GIVEN REQUEST
Print the part of the SPIKE project page from "1Zhejiang University, 2National" up to and including "or failure boundaries.", word for word.

TEXT EXCERPT
--- begin ---

SPIKE

An Adaptive Dual Controller Framework for Cost-Efficient Long-Horizon Game Agents

1Zhejiang University, 2National University of Singapore, 3Nanyang Technological University
SPIKE teaser

Highlights

  1. Event-triggered amortized deliberation. Strategic reasoning is reused across stable local segments and reinvoked at visual, progress, repetition, or failure boundaries.
  2. Adaptive dual-controller execution. A Strategic Controller handles planning and recovery, while a bounded Reactive Controller performs fast local execution and local override.
  3. Controller-specific hierarchical memory. SPIKE separates State-Action Memory Bank retrieval for routine execution from State-Action Knowledge Graph evidence for replanning.
  4. Better success-cost trade-off. On StarDojo Lite-100, SPIKE improves success over the strongest baseline while reducing tokens and latency.

--- end ---

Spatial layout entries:
--- begin ---

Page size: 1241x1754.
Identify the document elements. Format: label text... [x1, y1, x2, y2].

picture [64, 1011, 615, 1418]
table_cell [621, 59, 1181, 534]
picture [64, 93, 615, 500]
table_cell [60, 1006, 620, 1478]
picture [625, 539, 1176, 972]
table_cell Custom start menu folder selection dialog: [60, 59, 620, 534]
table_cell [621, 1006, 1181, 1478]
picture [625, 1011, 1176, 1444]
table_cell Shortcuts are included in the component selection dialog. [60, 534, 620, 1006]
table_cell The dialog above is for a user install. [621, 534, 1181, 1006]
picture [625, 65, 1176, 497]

--- end ---

ANSWER FOR THE TASK
1Zhejiang University, 2National University of Singapore, 3Nanyang Technological University
SPIKE teaser

Highlights

  1. Event-triggered amortized deliberation. Strategic reasoning is reused across stable local segments and reinvoked at visual, progress, repetition, or failure boundaries.